Clean energy sources outstripped fossil fuels for first time in 2019
The milestone comes as the UK reaches the halfway point to its legally-binding target of achieving ‘net zero’ greenhouse gases by 2050.
Britain has reached an historic clean energy milestone with zero carbon electricity outstripping fossil fuels in 2019 for the first time, National Grid has said.
The past year was the cleanest on record for the British grid as zero carbon technology such as wind, solar and nuclear exceeded electricity supplies from polluting fuels such as coal and gas over the 12 months.
Data released by National Grid shows wind farms, hydro plants, solar and nuclear energy, alongside clean power imported by subsea cables known as interconnectors, delivered 48.5% of Britain’s electricity in 2019.
That compares to 43% generated by fossil fuels.
The remaining 8.5% was generated by biomass, which is renewable but produces carbon emissions when the wood pellets used to make the power are burned, and waste.
The milestone comes as the UK reaches the halfway point to its legally-binding target of achieving “net zero” greenhouse gases – effectively cutting the country’s emissions by 100% on 1990 levels – by 2050.
It is a dramatic change from 1990 when coal made up three-quarters of the power supply in Britain and wind, solar and hydro accounted for just 2.3%.
These zero carbon renewables made up 26.5% of the power mix in 2019 while coal accounted for just 2.1%, the figures from the company show.
Gas has also risen from almost nothing to making up 38.4% of the mix by 2019.
At National Grid, we know we have a critical role in the acceleration towards a cleaner future and are committed to playing our part in delivering a safe and secure energy system that works for all John Pettigrew
National Grid chief executive John Pettigrew said: “As we enter a new decade, this truly is a historic moment and an opportunity to reflect on how much has been achieved.
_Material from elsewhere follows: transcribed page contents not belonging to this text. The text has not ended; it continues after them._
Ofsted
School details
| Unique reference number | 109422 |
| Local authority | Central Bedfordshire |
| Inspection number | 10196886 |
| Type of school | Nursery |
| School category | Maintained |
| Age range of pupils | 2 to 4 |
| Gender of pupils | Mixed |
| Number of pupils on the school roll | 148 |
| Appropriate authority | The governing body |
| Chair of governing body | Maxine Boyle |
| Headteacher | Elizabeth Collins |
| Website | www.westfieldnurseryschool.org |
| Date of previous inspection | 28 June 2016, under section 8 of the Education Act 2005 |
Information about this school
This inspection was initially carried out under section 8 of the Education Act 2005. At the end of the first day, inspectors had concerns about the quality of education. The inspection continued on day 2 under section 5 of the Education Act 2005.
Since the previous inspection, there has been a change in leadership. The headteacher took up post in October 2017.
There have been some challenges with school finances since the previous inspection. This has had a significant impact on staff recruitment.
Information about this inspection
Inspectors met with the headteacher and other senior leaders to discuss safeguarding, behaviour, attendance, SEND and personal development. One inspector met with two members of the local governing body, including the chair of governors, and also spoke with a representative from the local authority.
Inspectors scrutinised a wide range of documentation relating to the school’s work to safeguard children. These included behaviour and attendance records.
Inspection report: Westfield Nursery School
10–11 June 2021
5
“At National Grid, we know we have a critical role in the acceleration towards a cleaner future and are committed to playing our part in delivering a safe and secure energy system that works for all.”
The figures draw on data from sources including Elexon, Sheffield Solar, ENTSOe and National Grid’s own analysis.
National Grid said it had set out plans to invest almost £10 billion in the UK’s gas and electricity networks over five years, including £1 billion to help the shift in net zero.
That includes investments in new equipment and technology to help the electricity system operator (ESO) operate a net zero carbon electricity system by 2025, so it can cope with periods when only renewables and nuclear are on the system.
The past year has also seen a number of records for the grid, including new highs of wind and solar power generation and going 18 days without electricity from coal.
The grid also saw its greenest day since the industrial revolution on August 17 when 87.9% of power came from low carbon sources and the pollution from electricity generation fell to a low of 57 grams of carbon dioxide per kilowatt hour of power, National Grid ESO has revealed.
Business and Energy Secretary Andrea Leadsom said: “These figures demonstrate just how far we’ve come, having just had the best year for renewable energy on record.
“I fully expect to see even greater strides in 2020, as a crucial part of meeting our legally-binding target to eliminate our contribution to climate change by 2050.”
But Labour MP Lisa Nandy, a former shadow energy secretary who has signalled she could run for party leader, accused the Government of “turning a blind eye” to the funding by British financiers of non-renewable energy projects elsewhere in the world.
She said: “Some of the dirtiest power stations in the world, which are threatening our climate safety and in doing so raising flood risks here in Britain, are only getting built because Tory ministers are letting the banks regulate themselves on climate change. In the year we host a major UN climate change summit, that has to stop.”